Task inputs ::
= Beginning of Section =

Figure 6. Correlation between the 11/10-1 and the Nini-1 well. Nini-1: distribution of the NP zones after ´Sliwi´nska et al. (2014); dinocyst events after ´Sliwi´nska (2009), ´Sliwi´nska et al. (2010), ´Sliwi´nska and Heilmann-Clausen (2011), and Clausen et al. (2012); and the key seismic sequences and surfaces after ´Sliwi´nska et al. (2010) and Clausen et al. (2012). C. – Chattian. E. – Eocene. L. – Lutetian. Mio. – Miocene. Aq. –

= End of Section =
= Beginning of Section =

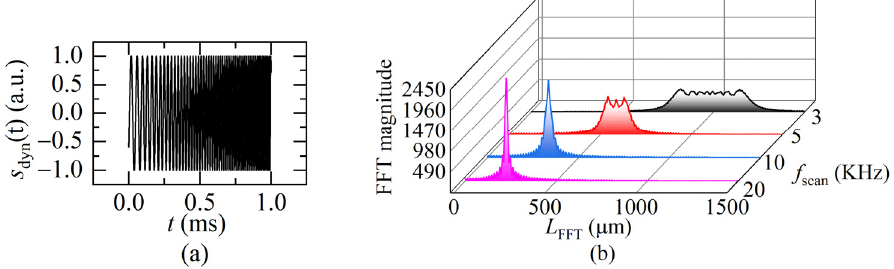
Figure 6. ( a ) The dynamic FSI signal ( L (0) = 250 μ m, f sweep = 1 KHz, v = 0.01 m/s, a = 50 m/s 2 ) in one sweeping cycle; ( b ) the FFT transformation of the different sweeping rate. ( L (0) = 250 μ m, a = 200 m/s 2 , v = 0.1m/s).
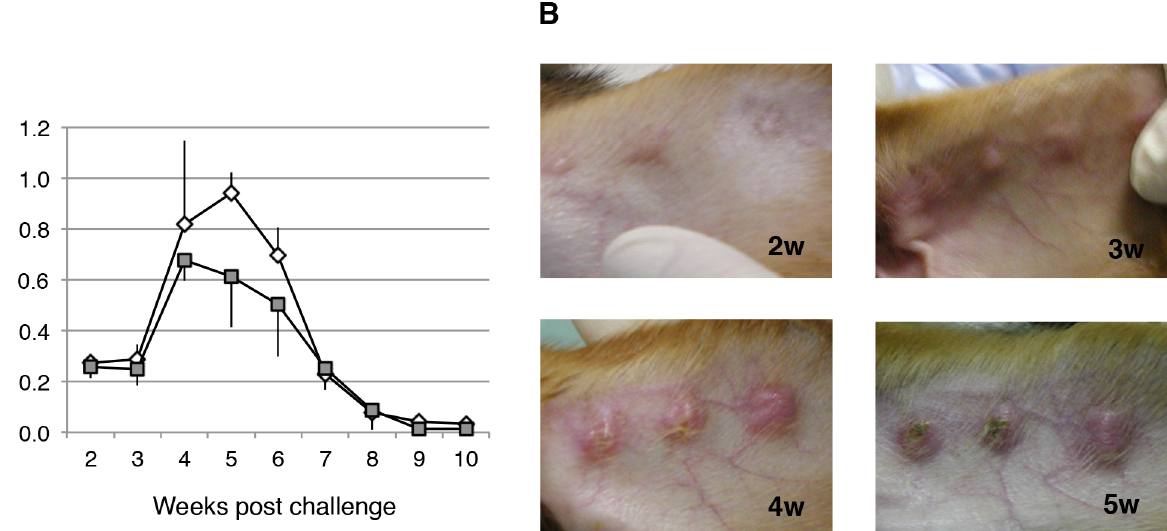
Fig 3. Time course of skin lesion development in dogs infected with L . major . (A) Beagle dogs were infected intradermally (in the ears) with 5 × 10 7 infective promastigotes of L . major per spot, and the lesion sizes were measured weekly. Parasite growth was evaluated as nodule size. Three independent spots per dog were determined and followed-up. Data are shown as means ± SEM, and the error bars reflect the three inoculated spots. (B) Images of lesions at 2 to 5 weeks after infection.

= End of Section =

Task objective :: Within the data above, repeat exactly the lines from the one bearing "Figure 6. ( a" through the one bearing "Fig 3. Time". Include no pictures and nothing else.

Reply ::
Figure 6. ( a ) The dynamic FSI signal ( L (0) = 250 μ m, f sweep = 1 KHz, v = 0.01 m/s, a = 50 m/s 2 ) in one sweeping cycle; ( b ) the FFT transformation of the different sweeping rate. ( L (0) = 250 μ m, a = 200 m/s 2 , v = 0.1m/s).
Fig 3. Time course of skin lesion development in dogs infected with L . major . (A) Beagle dogs were infected intradermally (in the ears) with 5 × 10 7 infective promastigotes of L . major per spot, and the lesion sizes were measured weekly. Parasite growth was evaluated as nodule size. Three independent spots per dog were determined and followed-up. Data are shown as means ± SEM, and the error bars reflect the three inoculated spots. (B) Images of lesions at 2 to 5 weeks after infection.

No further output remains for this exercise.